ACTIVITY
According to the neuroblastoma abstract, the expression of which enzyme rises significantly as neuroblastoma cells differentiate?
━━━━━ PROVIDED TEXT ━━━━━
Effects and metabolism of steroid hormones in human neuroblastoma cells

Abstract

The development of the central nervous system is influenced by sex steroids and by their metabolites. However, little information on the possible effects of steroid hormones on neuroblastoma cells is available. Human neuroblastoma cell lines have been used as a model of human neuroblasts in vitro to study the metabolism of steroid hormones; in addition, the effects of steroids and steroid antagonists on neuroblastoma cell growth have also been investigated. The results obtained show that SH-SY5Y human neuroblastoma cells may actively metabolize testosterone and progesterone to their respective 5 alpha-reduced metabolites and that differentiation of neuroblastoma cells is paralleled by a significant increase in expression of the type-1 5 alpha-reductase and of the formation of steroid metabolites. All these data are suggestive of a potential role of steroid 5 alpha-reduced metabolites in the biology of neuroblastoma cells. Studies performed to analyze the role of steroid hormones on neuroblastoma cell proliferation show that progesterone at low doses may induce minor stimulation, and at higher doses, a toxic effect on the neuroblastoma cell line SK-N-SH is seen. Moreover, the antiprogestin 17 beta-hydroxy-11 beta-(4-dimethylamino-phenyl-1)-17-(prop-1-ynyl)estra-4,9-dien+ ++-3-one (RU486) decreases the proliferation of these cells in a dose-dependent manner. The effect of RU486 is not antagonized by either progesterone or dexamethasone, a result that seems to exclude the action of RU486 via classic intracellular steroid hormone receptors.
━━━━━ ENTRIES SUPPLIED ━━━━━
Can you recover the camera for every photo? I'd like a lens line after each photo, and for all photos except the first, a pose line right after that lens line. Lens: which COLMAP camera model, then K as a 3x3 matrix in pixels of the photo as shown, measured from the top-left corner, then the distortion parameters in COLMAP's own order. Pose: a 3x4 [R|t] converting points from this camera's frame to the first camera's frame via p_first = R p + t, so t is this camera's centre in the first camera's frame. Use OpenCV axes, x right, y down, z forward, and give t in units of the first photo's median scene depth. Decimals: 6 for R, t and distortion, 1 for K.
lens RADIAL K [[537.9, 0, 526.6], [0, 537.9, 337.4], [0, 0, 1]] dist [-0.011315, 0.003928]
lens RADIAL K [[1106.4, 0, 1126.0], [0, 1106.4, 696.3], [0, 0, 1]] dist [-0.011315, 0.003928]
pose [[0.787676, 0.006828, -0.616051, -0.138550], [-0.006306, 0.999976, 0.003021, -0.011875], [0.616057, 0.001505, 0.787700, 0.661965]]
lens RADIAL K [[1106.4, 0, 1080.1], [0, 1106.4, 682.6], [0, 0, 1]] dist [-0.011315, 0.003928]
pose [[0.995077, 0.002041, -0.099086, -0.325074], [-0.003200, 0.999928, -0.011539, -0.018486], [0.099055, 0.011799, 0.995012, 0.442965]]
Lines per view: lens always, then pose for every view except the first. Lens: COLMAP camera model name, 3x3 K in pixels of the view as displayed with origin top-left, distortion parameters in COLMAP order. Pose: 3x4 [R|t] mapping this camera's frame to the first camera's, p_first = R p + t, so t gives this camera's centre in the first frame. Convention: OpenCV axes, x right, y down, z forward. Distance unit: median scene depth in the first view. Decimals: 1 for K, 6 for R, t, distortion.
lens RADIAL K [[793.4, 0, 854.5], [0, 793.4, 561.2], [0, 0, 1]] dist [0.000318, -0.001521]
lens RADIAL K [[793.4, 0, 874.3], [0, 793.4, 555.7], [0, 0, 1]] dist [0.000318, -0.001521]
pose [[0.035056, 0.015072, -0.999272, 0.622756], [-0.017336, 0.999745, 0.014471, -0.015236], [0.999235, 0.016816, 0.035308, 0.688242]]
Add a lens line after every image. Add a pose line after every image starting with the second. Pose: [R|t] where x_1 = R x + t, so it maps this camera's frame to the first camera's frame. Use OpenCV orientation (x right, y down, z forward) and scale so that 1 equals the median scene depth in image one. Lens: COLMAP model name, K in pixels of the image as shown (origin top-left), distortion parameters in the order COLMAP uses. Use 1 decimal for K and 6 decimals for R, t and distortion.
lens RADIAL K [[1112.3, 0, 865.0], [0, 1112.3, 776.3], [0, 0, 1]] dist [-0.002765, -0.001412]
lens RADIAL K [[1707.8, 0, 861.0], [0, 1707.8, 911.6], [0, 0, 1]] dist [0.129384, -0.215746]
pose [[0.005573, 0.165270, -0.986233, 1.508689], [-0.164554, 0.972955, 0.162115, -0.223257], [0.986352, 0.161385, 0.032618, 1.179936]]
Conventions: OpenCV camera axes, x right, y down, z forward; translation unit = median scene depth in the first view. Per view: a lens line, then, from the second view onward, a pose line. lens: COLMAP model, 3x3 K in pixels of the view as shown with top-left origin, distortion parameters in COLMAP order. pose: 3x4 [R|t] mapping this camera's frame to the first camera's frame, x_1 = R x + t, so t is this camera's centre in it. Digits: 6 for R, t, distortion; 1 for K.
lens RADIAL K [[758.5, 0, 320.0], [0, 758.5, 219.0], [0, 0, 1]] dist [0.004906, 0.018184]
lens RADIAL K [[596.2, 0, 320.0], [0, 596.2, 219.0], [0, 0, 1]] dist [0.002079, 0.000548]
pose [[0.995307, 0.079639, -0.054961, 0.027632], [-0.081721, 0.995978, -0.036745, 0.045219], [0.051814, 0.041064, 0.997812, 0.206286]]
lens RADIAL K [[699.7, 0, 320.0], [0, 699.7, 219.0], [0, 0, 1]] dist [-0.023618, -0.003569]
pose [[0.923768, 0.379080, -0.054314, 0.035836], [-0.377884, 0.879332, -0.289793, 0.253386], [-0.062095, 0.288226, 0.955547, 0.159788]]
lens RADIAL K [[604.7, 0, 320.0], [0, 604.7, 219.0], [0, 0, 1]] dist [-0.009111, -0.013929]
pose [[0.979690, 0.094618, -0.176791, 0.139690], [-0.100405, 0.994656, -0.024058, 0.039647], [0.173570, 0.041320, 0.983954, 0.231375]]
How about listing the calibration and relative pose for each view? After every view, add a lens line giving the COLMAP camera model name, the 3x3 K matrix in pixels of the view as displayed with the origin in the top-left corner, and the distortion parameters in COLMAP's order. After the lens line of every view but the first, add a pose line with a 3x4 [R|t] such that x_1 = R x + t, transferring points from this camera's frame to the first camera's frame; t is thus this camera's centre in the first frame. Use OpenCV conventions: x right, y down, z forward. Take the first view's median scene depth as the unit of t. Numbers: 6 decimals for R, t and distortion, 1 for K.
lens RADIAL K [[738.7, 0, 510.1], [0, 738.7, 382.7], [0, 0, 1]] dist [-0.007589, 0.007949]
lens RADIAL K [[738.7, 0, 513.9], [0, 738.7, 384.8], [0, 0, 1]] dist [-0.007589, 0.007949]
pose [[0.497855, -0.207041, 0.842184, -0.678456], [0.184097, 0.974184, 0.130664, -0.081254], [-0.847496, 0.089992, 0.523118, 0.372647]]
━━━━━
RESULT FOR THIS TASK
Type-1 5 alpha-reductase.